Vá lá que o governo exigisse a parte deduzida no imposto do carro. Mas a multa é exorbitância. Exceto os casos previstos em lei, ninguém poderia ser multado, a não ser por ato de arbitrariedade, se um problema imprevisto o obrigar à venda de patrimônio. Problema de saúde na família, de formação acadêmica dos filhos, débitos pela compra de um imóvel, dificuldades de uma pequena firma para honrar suas dívidas, perda do emprego –tudo isso daria motivação justa e honrosa à venda de um carro comprado com o sonho de mantê-lo. Agora, porém, é motivo de multa pesada.
Bem, se não investisse com arbitrariedade contra o consumidor, o governo teria que agir contra os empresários do ágio. E aí descumpriria as regras do seu neoliberalismo.
Os solidários
A crise institucional que o Senado procura criar, na tentativa de salvar a anulada reeleição do senador Humberto Lucena, é a reação dos culpados impunes. Os numerosos senadores que incitam o confronto do Congresso com o Judiciário estão na situação de devedores de Lucena, conhecido criador de privilégios e favores para os colegas e suas famílias, ou de praticantes do mesmo crime eleitoral que o condenou, porém não punidos pela Justiça.

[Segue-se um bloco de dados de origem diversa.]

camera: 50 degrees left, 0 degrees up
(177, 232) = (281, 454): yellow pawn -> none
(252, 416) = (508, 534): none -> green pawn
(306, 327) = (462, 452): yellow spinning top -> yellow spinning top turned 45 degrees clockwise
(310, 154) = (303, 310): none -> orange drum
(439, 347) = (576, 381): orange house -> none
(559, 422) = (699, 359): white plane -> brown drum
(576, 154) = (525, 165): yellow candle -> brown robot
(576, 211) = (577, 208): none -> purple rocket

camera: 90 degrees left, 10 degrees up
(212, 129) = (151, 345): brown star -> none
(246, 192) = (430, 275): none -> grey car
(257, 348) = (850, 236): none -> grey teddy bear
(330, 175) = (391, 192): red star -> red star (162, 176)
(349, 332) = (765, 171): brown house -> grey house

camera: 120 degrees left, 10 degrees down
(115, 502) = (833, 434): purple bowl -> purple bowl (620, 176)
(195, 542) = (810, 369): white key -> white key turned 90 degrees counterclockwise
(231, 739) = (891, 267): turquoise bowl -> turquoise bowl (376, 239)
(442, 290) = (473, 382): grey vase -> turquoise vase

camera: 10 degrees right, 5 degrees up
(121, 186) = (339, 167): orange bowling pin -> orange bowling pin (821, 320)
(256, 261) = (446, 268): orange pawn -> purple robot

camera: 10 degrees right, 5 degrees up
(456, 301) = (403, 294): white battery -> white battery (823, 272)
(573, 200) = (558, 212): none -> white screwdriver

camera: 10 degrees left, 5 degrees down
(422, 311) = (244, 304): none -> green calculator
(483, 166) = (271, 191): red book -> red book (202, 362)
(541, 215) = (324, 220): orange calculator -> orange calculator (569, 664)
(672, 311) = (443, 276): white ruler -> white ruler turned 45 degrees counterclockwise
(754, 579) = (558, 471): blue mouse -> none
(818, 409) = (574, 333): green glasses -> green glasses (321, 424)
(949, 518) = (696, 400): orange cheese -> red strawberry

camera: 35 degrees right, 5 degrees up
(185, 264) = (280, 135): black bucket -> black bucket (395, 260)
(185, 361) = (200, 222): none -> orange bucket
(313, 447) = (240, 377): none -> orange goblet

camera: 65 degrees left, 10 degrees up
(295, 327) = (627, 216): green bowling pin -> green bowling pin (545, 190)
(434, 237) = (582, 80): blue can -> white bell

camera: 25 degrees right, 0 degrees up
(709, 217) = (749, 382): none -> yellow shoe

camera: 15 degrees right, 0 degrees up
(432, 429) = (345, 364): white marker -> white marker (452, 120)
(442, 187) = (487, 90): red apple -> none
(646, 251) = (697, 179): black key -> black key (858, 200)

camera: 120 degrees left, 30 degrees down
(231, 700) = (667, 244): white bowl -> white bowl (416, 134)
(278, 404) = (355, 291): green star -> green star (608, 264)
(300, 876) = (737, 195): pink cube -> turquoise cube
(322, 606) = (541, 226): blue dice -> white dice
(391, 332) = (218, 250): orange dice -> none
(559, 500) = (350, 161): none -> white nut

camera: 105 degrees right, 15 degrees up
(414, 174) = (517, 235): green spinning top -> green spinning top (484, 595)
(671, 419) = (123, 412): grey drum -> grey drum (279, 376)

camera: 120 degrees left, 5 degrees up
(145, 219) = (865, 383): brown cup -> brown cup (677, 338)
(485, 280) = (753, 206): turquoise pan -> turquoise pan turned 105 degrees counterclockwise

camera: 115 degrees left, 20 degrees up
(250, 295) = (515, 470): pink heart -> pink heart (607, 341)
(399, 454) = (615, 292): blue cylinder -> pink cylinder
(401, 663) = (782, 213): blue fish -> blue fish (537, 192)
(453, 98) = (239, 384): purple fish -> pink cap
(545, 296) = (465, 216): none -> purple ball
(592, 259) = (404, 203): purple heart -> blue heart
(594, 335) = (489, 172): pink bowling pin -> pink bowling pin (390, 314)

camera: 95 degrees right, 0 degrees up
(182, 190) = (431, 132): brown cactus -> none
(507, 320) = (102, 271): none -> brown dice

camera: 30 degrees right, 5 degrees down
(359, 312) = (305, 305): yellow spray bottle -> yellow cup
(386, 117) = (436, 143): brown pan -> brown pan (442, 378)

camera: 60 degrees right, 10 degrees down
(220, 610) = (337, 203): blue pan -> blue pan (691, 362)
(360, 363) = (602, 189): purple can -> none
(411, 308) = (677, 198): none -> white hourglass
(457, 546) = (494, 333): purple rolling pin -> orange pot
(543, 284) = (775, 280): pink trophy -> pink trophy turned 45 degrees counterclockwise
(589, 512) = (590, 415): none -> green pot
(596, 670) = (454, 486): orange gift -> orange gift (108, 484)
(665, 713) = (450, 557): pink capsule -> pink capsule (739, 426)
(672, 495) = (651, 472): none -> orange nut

O argumento dos senadores indignados, segundo o qual a punição de Lucena significa interferência do Poder Judiciário no Poder Legislativo, vai além da improcedência factual: entra pela desonestidade.
O réu condenado, sucessivamente, pela Justiça Eleitoral e pelo STF foi o candidato que, embora eleito em 3 de outubro, cometeu ato impeditivo do exercício do mandato pretendido. O atual mandato de Lucena, do qual ele se aproveitou para imprimir na gráfica do Senado calendários com propaganda do seu nome, não foi atingido pela decisão judicial. Sequer foi objeto de julgamento. Lucena continua senador até o fim do atual mandato e até presidente do Senado. Estes são os fatos.
Mas os senadores excitados não se limitam à deliberada confusão entre o senador Lucena e o candidato Lucena. Escamoteiam que o candidato foi julgado segundo a Lei Eleitoral que estes mesmos senadores aprovaram em 93. Lei destinada à aplicação pelo Judiciário, sem que isso represente interferência de um poder no outro. O candidato eleito Humberto Lucena foi julgado, portanto, segundo as infrações e penas deliberadas pela Câmara e pelo Senado.
A improcedência da reação de senadores não equivale, no entanto, a considerar correto o comportamento da Justiça Eleitoral. Roseana Sarney, Alexandre Costa, Edson Lobão, Ney Maranhão e outros beneficiaram-se, comprovadamente, da mesma infração que condenou Lucena. Continuam todos portadores dos futuros mandatos obtidos nas últimas eleições. A anulação da eleição de Lucena não torna mais apropriada a palavra justiça no nome da Justiça Eleitoral.